Exercise inputs:
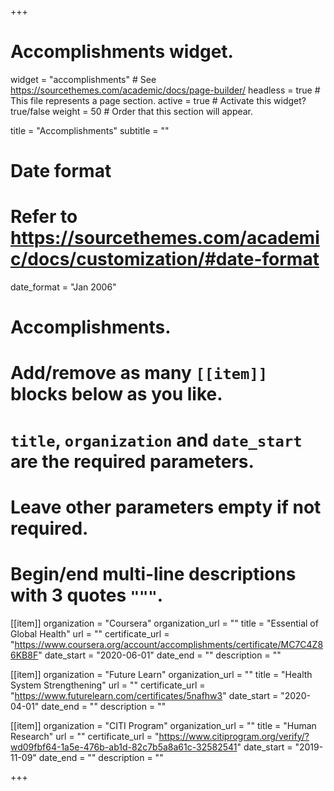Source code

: +++
# Accomplishments widget.
widget = "accomplishments"  # See https://sourcethemes.com/academic/docs/page-builder/
headless = true  # This file represents a page section.
active = true  # Activate this widget? true/false
weight = 50  # Order that this section will appear.

title = "Accomplish&shy;ments"
subtitle = ""

# Date format
#   Refer to https://sourcethemes.com/academic/docs/customization/#date-format
date_format = "Jan 2006"

# Accomplishments.
#   Add/remove as many `[[item]]` blocks below as you like.
#   `title`, `organization` and `date_start` are the required parameters.
#   Leave other parameters empty if not required.
#   Begin/end multi-line descriptions with 3 quotes `"""`.

[[item]]
  organization = "Coursera"
  organization_url = ""
  title = "Essential of Global Health"
  url = ""
  certificate_url = "https://www.coursera.org/account/accomplishments/certificate/MC7C4Z86KB8F"
  date_start = "2020-06-01"
  date_end = ""
  description = ""

[[item]]
  organization = "Future Learn"
  organization_url = ""
  title = "Health System Strengthening"
  url = ""
  certificate_url = "https://www.futurelearn.com/certificates/5nafhw3"
  date_start = "2020-04-01"
  date_end = ""
  description = ""
  
[[item]]
  organization = "CITI Program"
  organization_url = ""
  title = "Human Research"
  url = ""
  certificate_url = "https://www.citiprogram.org/verify/?wd09fbf64-1a5e-476b-ab1d-82c7b5a8a61c-32582541"
  date_start = "2019-11-09"
  date_end = ""
  description = ""

+++
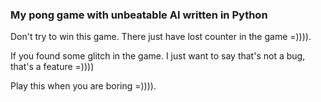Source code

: ### My pong game with unbeatable AI written in Python

Don't try to win this game. There just have lost counter in the game =)))).

If you found some glitch in the game. I just want to say that's not a bug, that's a feature =)))) 

Play this when you are boring =)))).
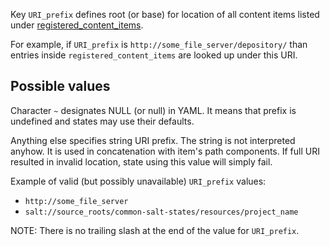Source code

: 
Key `URI_prefix` defines root (or base) for location of all content items
listed under [registered_content_items][].

For example, if `URI_prefix` is `http://some_file_server/depository/`
than entries inside `registered_content_items` are looked up under this URI.

## Possible values ##

Character `~` designates NULL (or null) in YAML. It means that prefix is
undefined and states may use their defaults.

Anything else specifies string URI prefix. The string is not interpreted
anyhow. It is used in concatenation with item's path components. If full
URI resulted in invalid location, state using this value will simply fail.

Example of valid (but possibly unavailable) `URI_prefix` values:
* `http://some_file_server`
* `salt://source_roots/common-salt-states/resources/project_name`

NOTE: There is no trailing slash at the end of the value for `URI_prefix`.

[registered_content_items]: docs/pillars/common/registered_content_items/readme.md

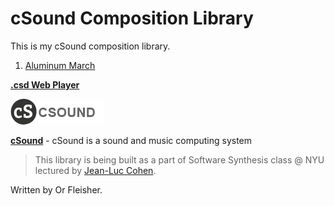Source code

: # cSound Composition Library
This is my cSound composition library.

1. [Aluminum March](https://github.com/juniorxsound/cSound/tree/master/Aluminum%20March)

**[.csd Web Player](https://github.com/juniorxsound/cSound/tree/master/CSD%20Player)**

![alt text](https://github.com/juniorxsound/cSound/blob/master/assets/cs-logo.png "cSound Logo")

**[cSound](https://github.com/csound/csound)** - cSound is a sound and music computing system



> This library is being built as a part of Software Synthesis class @ NYU lectured by [Jean-Luc Cohen](http://www.jean-lucsinclair.com/).

Written by Or Fleisher.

Task objective: Please reproduce the source text of all four items above word for word, leaving the pictures out of your answer.

Answer:
Source code

: +++
# Accomplishments widget.
widget = "accomplishments"  # See https://sourcethemes.com/academic/docs/page-builder/
headless = true  # This file represents a page section.
active = true  # Activate this widget? true/false
weight = 50  # Order that this section will appear.

title = "Accomplish&shy;ments"
subtitle = ""

# Date format
#   Refer to https://sourcethemes.com/academic/docs/customization/#date-format
date_format = "Jan 2006"

# Accomplishments.
#   Add/remove as many `[[item]]` blocks below as you like.
#   `title`, `organization` and `date_start` are the required parameters.
#   Leave other parameters empty if not required.
#   Begin/end multi-line descriptions with 3 quotes `"""`.

[[item]]
  organization = "Coursera"
  organization_url = ""
  title = "Essential of Global Health"
  url = ""
  certificate_url = "https://www.coursera.org/account/accomplishments/certificate/MC7C4Z86KB8F"
  date_start = "2020-06-01"
  date_end = ""
  description = ""

[[item]]
  organization = "Future Learn"
  organization_url = ""
  title = "Health System Strengthening"
  url = ""
  certificate_url = "https://www.futurelearn.com/certificates/5nafhw3"
  date_start = "2020-04-01"
  date_end = ""
  description = ""
  
[[item]]
  organization = "CITI Program"
  organization_url = ""
  title = "Human Research"
  url = ""
  certificate_url = "https://www.citiprogram.org/verify/?wd09fbf64-1a5e-476b-ab1d-82c7b5a8a61c-32582541"
  date_start = "2019-11-09"
  date_end = ""
  description = ""

+++
Source code

: ### My pong game with unbeatable AI written in Python

Don't try to win this game. There just have lost counter in the game =)))).

If you found some glitch in the game. I just want to say that's not a bug, that's a feature =)))) 

Play this when you are boring =)))).
Source code

: 
Key `URI_prefix` defines root (or base) for location of all content items
listed under [registered_content_items][].

For example, if `URI_prefix` is `http://some_file_server/depository/`
than entries inside `registered_content_items` are looked up under this URI.

## Possible values ##

Character `~` designates NULL (or null) in YAML. It means that prefix is
undefined and states may use their defaults.

Anything else specifies string URI prefix. The string is not interpreted
anyhow. It is used in concatenation with item's path components. If full
URI resulted in invalid location, state using this value will simply fail.

Example of valid (but possibly unavailable) `URI_prefix` values:
* `http://some_file_server`
* `salt://source_roots/common-salt-states/resources/project_name`

NOTE: There is no trailing slash at the end of the value for `URI_prefix`.

[registered_content_items]: docs/pillars/common/registered_content_items/readme.md

Source code

: # cSound Composition Library
This is my cSound composition library.

1. [Aluminum March](https://github.com/juniorxsound/cSound/tree/master/Aluminum%20March)

**[.csd Web Player](https://github.com/juniorxsound/cSound/tree/master/CSD%20Player)**

![alt text](https://github.com/juniorxsound/cSound/blob/master/assets/cs-logo.png "cSound Logo")

**[cSound](https://github.com/csound/csound)** - cSound is a sound and music computing system



> This library is being built as a part of Software Synthesis class @ NYU lectured by [Jean-Luc Cohen](http://www.jean-lucsinclair.com/).

Written by Or Fleisher.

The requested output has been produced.